Using the listing below, copy exactly the lines from the one containing "left wrist: (1491, 395, -8)" to the one containing "right shoulder: (1654, 197, -11)", both lines included, and no others.

● ● ●

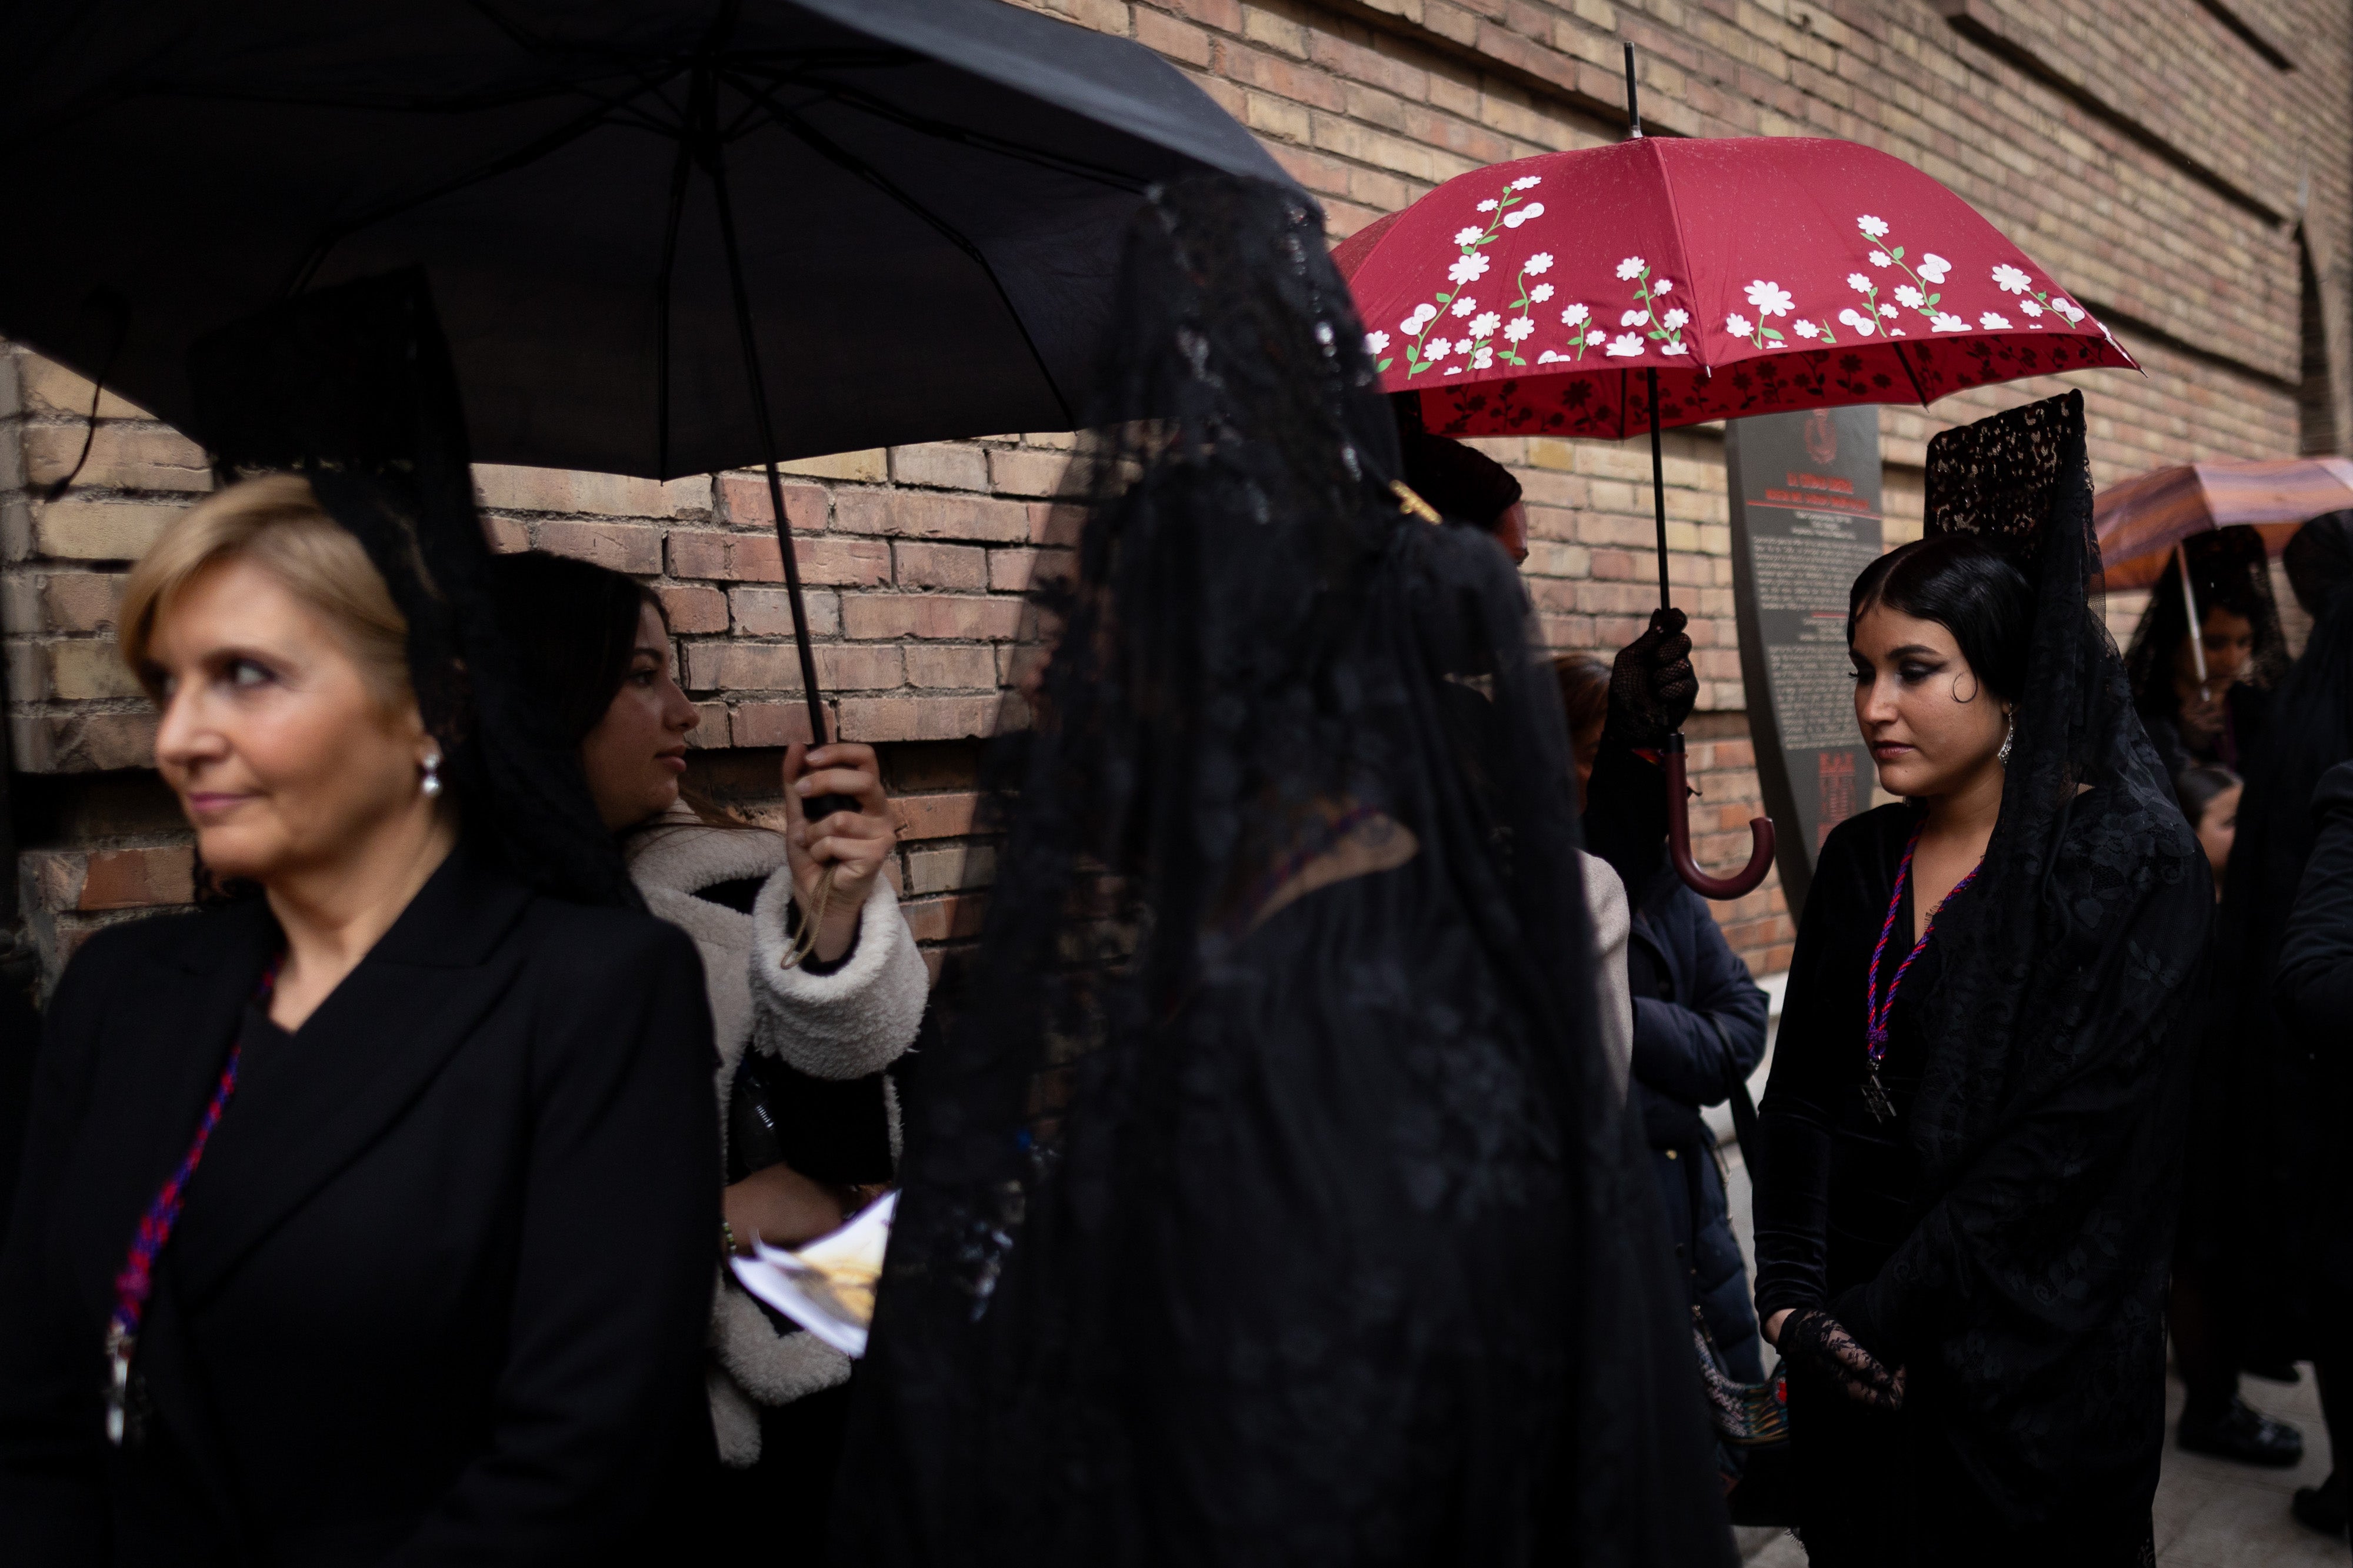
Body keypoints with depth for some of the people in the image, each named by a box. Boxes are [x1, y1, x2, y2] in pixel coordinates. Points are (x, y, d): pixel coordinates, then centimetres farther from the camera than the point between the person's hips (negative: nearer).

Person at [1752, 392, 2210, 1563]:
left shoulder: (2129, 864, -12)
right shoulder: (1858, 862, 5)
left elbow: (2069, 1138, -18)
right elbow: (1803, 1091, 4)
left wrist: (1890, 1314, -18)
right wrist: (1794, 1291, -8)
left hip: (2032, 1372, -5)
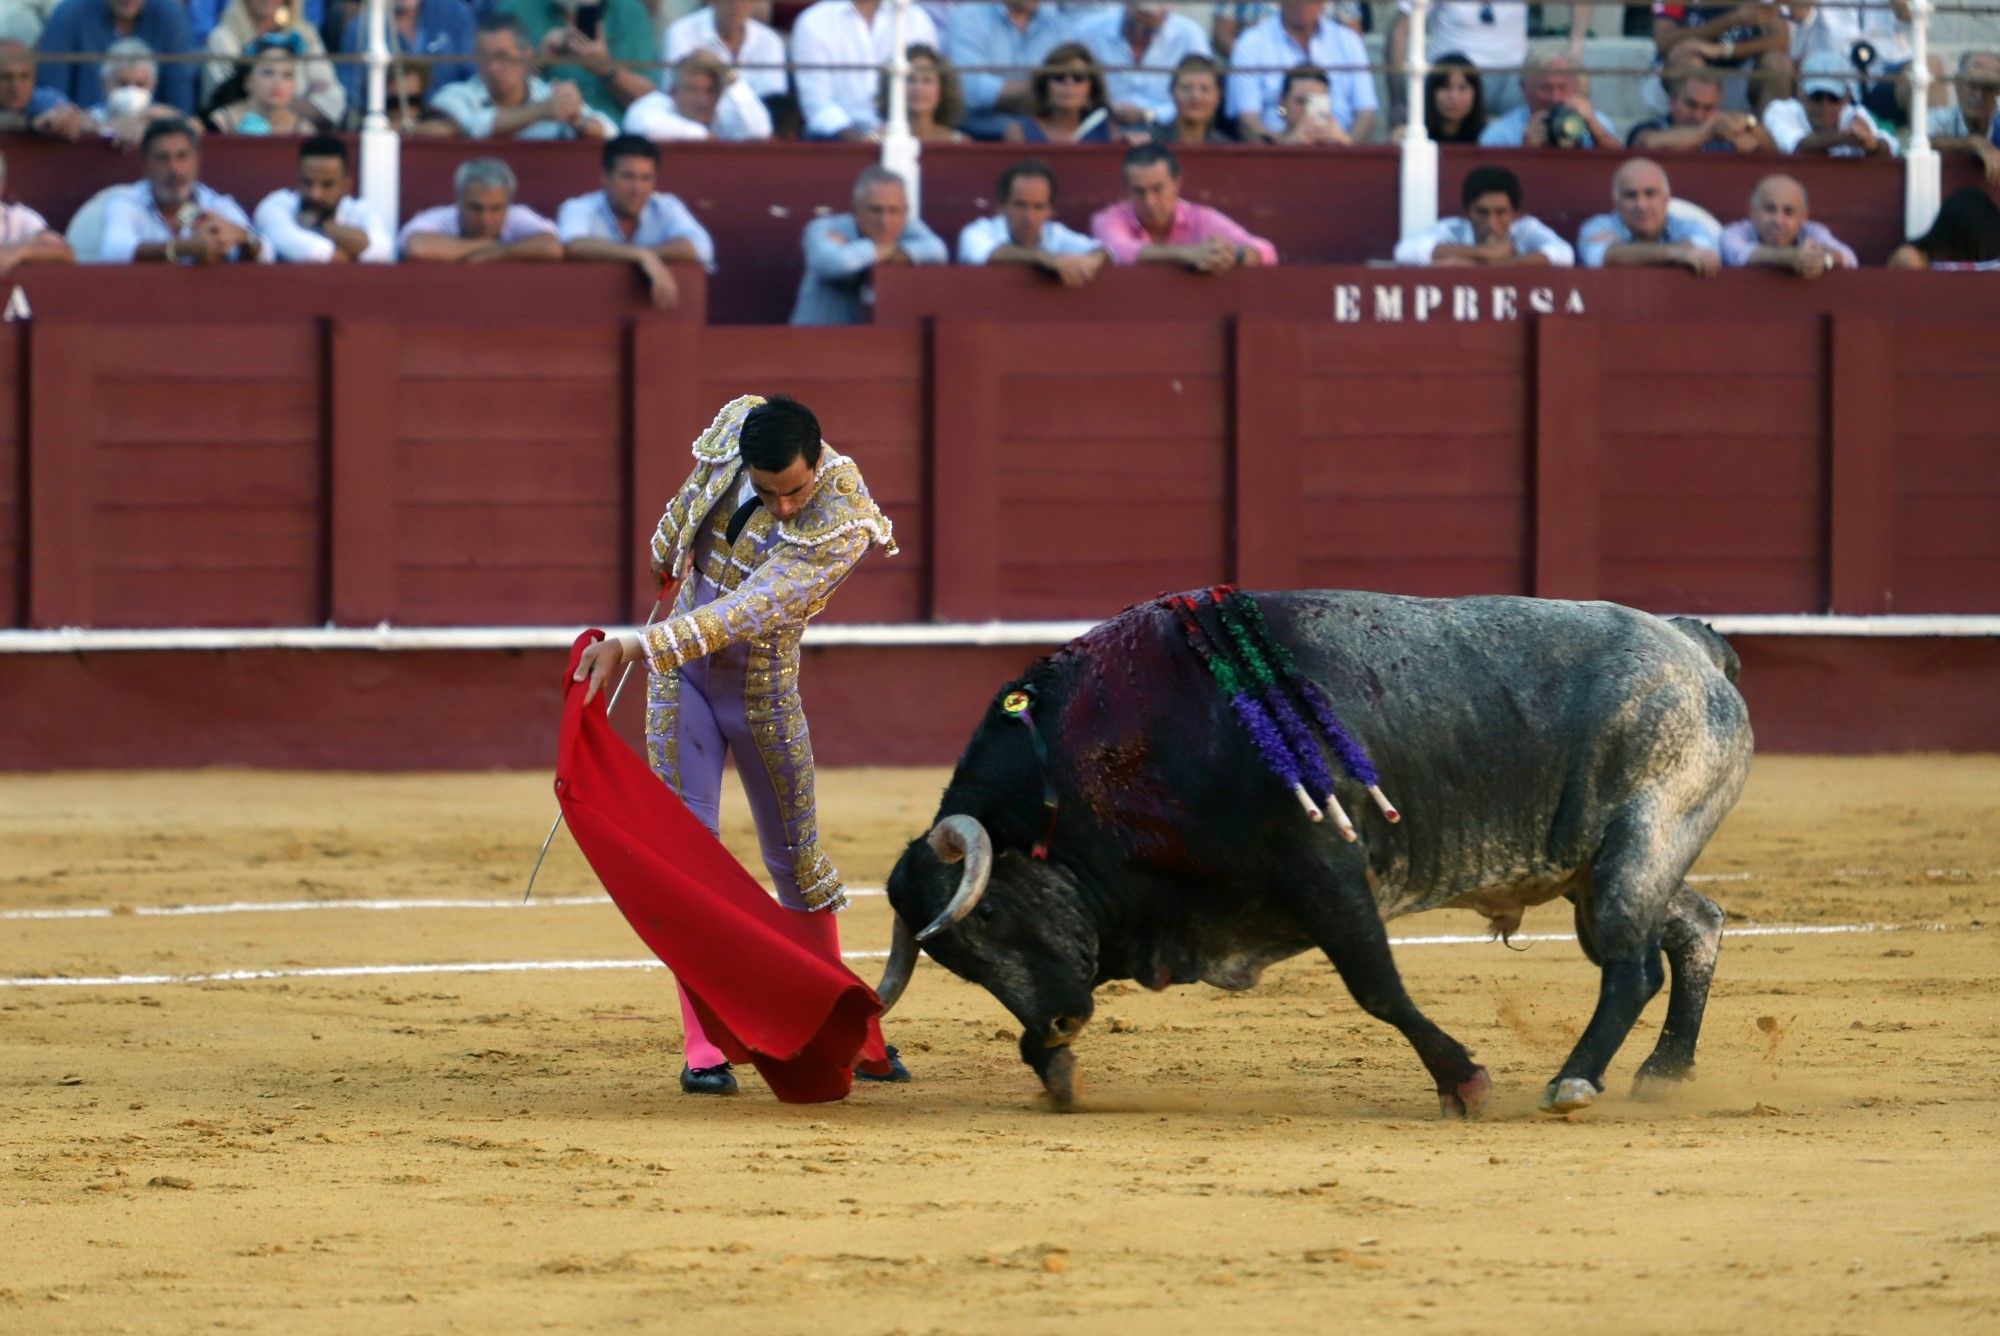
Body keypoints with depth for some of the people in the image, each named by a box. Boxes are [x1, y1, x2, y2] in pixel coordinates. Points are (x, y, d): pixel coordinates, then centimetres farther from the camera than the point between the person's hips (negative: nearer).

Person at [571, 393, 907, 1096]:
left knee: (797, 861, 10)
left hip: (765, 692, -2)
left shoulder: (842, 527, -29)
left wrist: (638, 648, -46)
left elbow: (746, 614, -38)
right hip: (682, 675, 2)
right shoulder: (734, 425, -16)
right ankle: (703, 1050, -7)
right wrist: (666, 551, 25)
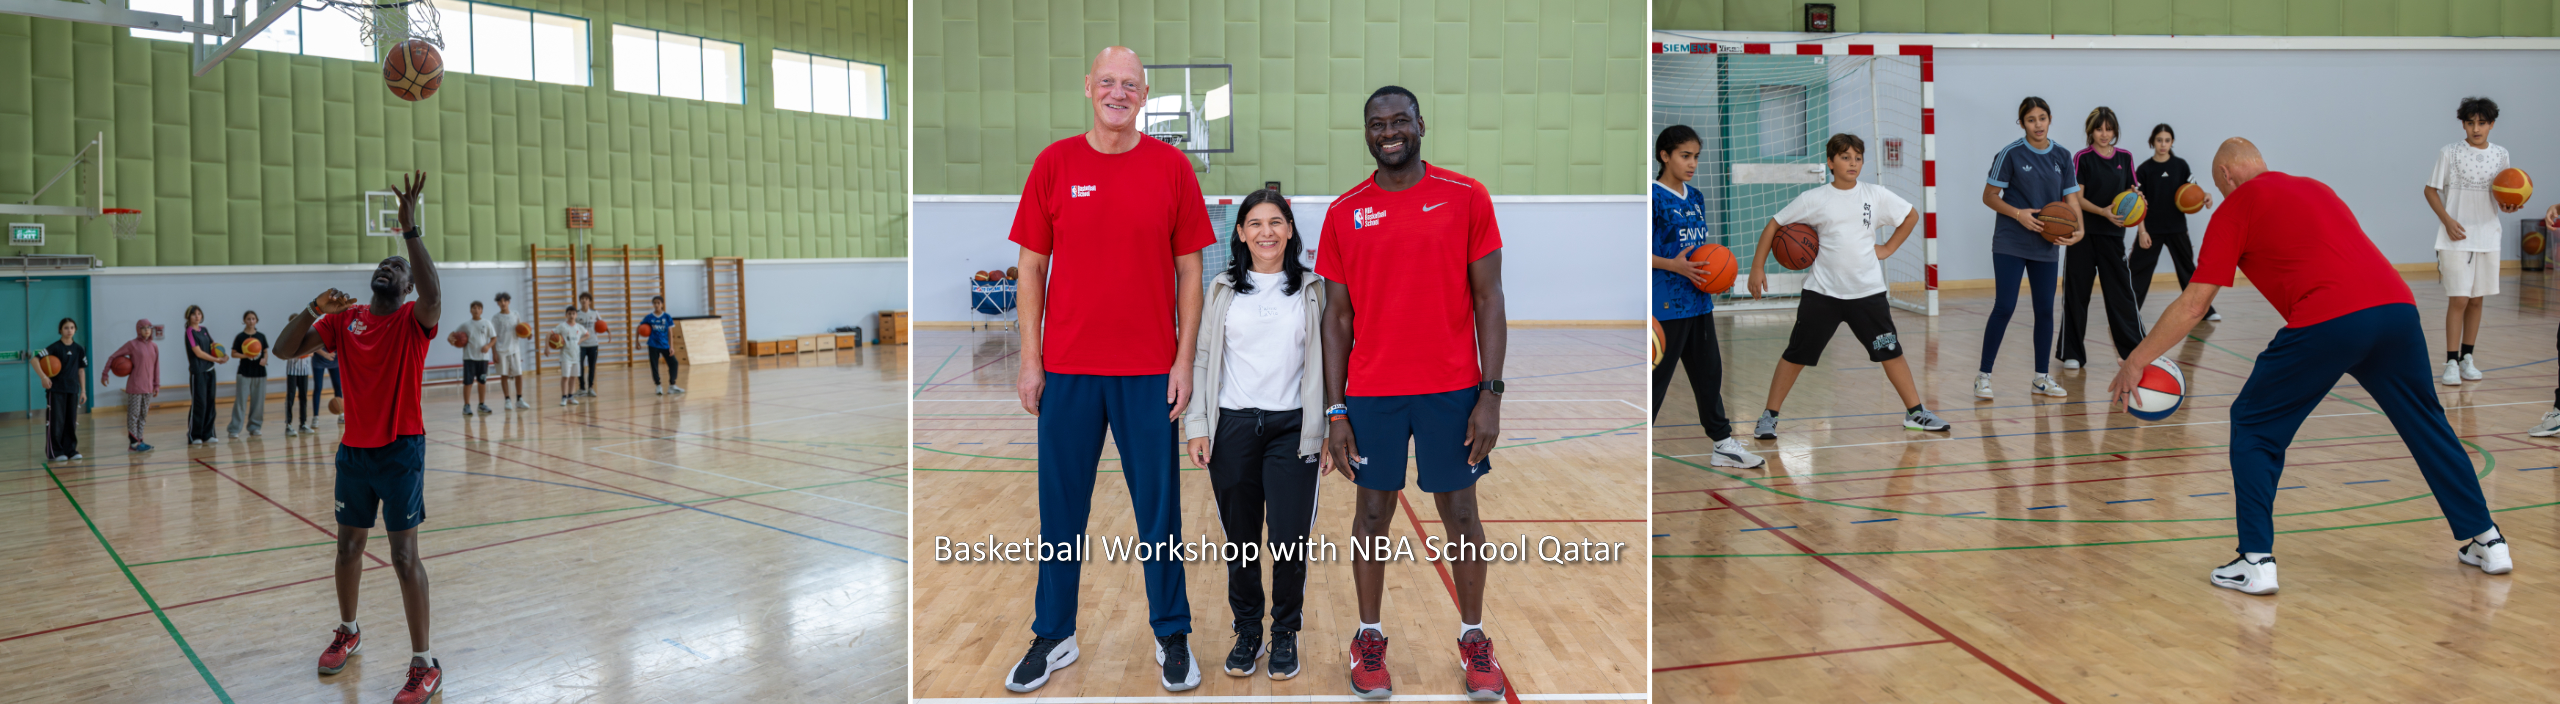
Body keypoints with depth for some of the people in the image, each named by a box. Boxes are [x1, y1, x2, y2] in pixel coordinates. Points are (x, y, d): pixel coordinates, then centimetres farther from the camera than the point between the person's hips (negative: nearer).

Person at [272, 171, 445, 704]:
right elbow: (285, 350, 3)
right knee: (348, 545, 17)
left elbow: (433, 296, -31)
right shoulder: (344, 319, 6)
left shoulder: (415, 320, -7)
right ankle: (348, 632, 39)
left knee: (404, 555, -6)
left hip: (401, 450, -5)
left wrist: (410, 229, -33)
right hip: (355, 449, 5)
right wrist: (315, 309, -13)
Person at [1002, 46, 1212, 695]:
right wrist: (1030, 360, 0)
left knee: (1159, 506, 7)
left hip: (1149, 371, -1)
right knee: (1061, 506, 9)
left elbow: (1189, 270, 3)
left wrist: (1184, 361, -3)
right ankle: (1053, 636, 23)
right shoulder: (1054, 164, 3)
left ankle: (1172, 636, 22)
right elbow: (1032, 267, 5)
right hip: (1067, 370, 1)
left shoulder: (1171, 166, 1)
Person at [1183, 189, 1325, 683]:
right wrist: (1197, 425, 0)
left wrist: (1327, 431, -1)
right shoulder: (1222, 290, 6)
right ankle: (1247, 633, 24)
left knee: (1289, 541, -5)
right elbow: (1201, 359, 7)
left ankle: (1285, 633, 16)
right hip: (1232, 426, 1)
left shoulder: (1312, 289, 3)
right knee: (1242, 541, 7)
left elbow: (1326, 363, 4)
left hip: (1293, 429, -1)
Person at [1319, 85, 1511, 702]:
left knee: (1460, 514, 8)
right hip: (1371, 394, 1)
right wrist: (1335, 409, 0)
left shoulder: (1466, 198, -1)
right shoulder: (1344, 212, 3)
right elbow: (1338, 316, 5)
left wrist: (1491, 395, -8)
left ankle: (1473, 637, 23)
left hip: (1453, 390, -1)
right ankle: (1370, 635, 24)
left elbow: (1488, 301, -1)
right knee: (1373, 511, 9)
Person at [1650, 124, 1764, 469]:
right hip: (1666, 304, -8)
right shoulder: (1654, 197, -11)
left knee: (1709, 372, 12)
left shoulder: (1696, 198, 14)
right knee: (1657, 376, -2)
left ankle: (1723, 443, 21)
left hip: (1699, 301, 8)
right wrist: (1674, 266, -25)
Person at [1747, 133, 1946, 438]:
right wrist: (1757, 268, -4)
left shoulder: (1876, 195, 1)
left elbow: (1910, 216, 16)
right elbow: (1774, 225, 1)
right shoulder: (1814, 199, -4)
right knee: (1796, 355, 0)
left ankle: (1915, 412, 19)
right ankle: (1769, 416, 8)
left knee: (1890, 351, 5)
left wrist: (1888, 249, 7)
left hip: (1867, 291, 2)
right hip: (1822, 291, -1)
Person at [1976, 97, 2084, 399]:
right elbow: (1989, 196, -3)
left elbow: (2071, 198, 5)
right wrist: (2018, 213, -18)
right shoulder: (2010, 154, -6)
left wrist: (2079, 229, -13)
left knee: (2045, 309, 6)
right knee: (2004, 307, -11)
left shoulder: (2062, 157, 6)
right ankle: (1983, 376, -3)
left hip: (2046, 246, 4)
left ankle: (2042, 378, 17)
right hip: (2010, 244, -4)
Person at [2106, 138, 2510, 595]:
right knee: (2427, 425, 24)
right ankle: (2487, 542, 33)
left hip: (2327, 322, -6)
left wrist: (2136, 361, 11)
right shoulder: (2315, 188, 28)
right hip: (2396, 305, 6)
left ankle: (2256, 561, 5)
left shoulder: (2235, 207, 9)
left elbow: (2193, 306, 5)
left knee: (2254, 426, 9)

● ● ●

Result for this task:
left wrist: (1491, 395, -8)
left ankle: (1473, 637, 23)
left hip: (1453, 390, -1)
right ankle: (1370, 635, 24)
left elbow: (1488, 301, -1)
right knee: (1373, 511, 9)
Person at [1650, 124, 1764, 469]:
right hip: (1666, 304, -8)
right shoulder: (1654, 197, -11)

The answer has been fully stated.